Which is 100% false. At the time of that article, they did not even have a Jaguar to test. The actual Anandtech Jaguar test came months later, and no, they did not try overclocking.

Here's the chart once again:
 
Not strictly on topic, this doesn't have any info on CPU speed, but this presentation popped up recently:

http://research.scee.net/files/presentations/gceurope2013/ParisGC2013Final.pdf

Covers things like the GPU modifications and graphics libraries, the approach towards compute etc.

Interesting thanks for the link.

Nice to see that Sony decided that to allow particle effects etc to look their best, they understood that usually memory bandwidth/not high enough fill rate restricts this, so they used the largest memory bandwidth to best suit their needs and then made sure the fill rate exceeded the memory limits so as to maximise having that extra fast memory.

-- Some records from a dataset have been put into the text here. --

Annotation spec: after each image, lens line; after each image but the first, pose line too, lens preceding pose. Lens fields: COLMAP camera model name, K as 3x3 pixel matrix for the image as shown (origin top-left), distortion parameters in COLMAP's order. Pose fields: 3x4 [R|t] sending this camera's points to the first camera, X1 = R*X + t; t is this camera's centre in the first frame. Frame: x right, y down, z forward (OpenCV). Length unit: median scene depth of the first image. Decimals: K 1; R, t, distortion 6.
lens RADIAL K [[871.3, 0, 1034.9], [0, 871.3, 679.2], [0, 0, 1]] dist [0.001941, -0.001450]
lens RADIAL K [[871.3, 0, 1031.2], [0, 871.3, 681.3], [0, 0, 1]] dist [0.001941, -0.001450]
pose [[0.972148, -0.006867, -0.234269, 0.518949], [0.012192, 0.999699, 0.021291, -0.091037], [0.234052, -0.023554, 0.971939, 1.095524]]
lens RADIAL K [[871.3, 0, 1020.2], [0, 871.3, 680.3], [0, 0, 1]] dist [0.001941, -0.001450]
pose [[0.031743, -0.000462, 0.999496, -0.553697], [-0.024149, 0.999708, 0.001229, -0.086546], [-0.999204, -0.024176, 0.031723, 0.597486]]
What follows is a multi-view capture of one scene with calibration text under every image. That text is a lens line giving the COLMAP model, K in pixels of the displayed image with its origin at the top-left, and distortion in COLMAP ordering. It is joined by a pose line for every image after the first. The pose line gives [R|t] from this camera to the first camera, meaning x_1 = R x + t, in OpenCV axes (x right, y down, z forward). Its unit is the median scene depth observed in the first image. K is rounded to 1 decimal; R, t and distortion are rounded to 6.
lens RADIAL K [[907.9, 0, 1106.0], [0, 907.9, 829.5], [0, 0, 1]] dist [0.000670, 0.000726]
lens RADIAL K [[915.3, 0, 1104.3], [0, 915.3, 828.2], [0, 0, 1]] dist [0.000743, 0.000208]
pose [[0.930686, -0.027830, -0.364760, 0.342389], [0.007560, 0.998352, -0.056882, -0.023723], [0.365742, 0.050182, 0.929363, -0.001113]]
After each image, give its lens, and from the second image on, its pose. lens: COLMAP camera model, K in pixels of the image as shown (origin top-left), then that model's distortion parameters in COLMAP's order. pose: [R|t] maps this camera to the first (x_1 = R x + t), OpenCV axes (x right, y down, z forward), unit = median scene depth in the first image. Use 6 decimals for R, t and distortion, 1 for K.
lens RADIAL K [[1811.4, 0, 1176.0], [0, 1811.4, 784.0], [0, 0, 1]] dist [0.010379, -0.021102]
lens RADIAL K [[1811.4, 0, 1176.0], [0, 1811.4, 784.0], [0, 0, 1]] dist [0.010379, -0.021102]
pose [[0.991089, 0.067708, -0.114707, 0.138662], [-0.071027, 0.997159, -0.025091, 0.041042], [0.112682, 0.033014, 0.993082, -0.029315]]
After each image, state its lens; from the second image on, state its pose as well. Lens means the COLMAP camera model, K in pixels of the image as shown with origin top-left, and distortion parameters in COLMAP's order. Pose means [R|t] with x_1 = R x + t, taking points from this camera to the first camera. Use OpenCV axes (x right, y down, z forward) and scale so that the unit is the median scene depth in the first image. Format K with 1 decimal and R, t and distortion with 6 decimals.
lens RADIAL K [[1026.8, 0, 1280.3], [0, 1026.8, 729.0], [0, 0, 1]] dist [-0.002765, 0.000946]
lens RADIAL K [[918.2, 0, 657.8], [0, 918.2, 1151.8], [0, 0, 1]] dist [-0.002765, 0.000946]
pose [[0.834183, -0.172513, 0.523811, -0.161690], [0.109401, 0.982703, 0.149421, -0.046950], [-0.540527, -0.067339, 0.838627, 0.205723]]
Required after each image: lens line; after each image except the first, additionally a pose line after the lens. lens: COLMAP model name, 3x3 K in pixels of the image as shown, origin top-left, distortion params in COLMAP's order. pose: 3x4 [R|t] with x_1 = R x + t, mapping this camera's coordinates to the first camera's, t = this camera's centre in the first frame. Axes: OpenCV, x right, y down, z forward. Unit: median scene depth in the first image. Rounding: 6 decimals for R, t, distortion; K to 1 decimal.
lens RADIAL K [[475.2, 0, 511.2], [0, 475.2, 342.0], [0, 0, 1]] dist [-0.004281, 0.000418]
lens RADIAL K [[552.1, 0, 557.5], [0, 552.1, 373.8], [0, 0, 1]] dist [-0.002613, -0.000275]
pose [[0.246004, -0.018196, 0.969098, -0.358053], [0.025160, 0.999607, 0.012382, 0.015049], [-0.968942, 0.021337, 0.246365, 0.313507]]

Slightly OT, but it's nice to read :)
 

ElTorro

I wanted to dominate the living room. Then I took an ESRAM in the knee.

ElTorro

I wanted to dominate the living room. Then I took an ESRAM in the knee.
What 14+4 myth?

One of the VGLeaks articles mentioned that the PS4's GPU is "balanced at 14+4", which many took as evidence for only 14 CUs being available for graphics, the rest being dedicated to compute.